Eating Disorder Week: 8% of British Employees Struggle to Handle Eating Disorders at Work
Mental health is impacting our ability to function at work, new research has revealed.
The study, which was conducted by Salary Finance, a salary-linked employee benefits provider that partners with employers to deliver financial well-being for staff, found that almost three quarters (72%) of Brits have experienced mental health issues at some point in the past.
The top 10 issues Brits were struggling with in 2018 include:
- Anxiety (38%)
- Stress (35%)
- Depression (31%)
- Sleep deprivation (24%)
- Loneliness (16%)
- Panic attacks (15%)
- Self-esteem (14%)
- Eating disorder (8%)
- Paranoia (7%)
- OCD (6%)
Based on the survey, 8% of British employees struggled with eating disorders last year. The gender split was 11.4% of women and 3.3% of men, and 18-34s were the age group that struggled the most. Employees based in Edinburgh, followed by Cardiff, Norwich, Leeds and Sheffield, were most likely to have dealt with disordered eating last year.
The job sectors most likely to have suffered from eating disorders last year include:
- Hospitality and events management
- Leisure, sports and tourism
- Environment and agriculture
One of the respondents, a woman from Manchester, stated that she was “not able to eat in front of people due to social anxiety”, which affected her at lunchtime at work.
Gin Lalli, an Edinburgh-based psychotherapist, commented on the topic: “Allowing employees to take time off to visit a mental health specialist, just as you would see a GP for a cold, should be a priority for businesses. I see a lot of professionals who can’t talk openly at work, and it is creating even more stress for themselves and their employers.”

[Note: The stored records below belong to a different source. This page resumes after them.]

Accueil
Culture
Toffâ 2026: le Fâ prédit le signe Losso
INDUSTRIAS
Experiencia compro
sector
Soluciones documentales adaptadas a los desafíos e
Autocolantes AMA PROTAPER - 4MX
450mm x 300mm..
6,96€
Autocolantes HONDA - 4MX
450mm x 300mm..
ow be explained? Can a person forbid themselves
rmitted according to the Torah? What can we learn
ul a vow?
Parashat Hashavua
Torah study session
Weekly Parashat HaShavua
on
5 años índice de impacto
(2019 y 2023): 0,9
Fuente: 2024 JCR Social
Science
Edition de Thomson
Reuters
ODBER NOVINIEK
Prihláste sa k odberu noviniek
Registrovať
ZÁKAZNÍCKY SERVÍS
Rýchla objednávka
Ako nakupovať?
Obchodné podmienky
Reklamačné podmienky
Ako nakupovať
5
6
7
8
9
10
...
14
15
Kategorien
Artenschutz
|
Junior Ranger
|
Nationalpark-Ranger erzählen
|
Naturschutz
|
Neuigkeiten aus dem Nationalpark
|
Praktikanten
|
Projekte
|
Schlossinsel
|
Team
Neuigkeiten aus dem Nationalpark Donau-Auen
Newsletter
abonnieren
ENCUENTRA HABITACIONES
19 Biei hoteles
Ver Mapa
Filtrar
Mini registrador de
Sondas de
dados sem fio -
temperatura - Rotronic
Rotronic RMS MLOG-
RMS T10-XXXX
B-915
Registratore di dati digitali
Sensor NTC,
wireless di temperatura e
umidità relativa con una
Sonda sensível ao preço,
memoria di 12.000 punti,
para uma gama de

Asesh Sarkar, CEO and co-founder at Salary Finance said: “Being open about mental health in the workplace is important. While there are many positives to be taken from our research, it also shows that we still have a way to go. For example, people feel more comfortable talking about having stomach upsets than mental health – illustrating there still is a stigma attached.
“Mental health in the workplace is not an issue designated to one type of person – it is prevalent across all demographics, as well as job sector and job levels. Enabling and supporting employees in their personal lives makes them happier at work, so businesses of all sizes should make mental health in the workplace a priority”.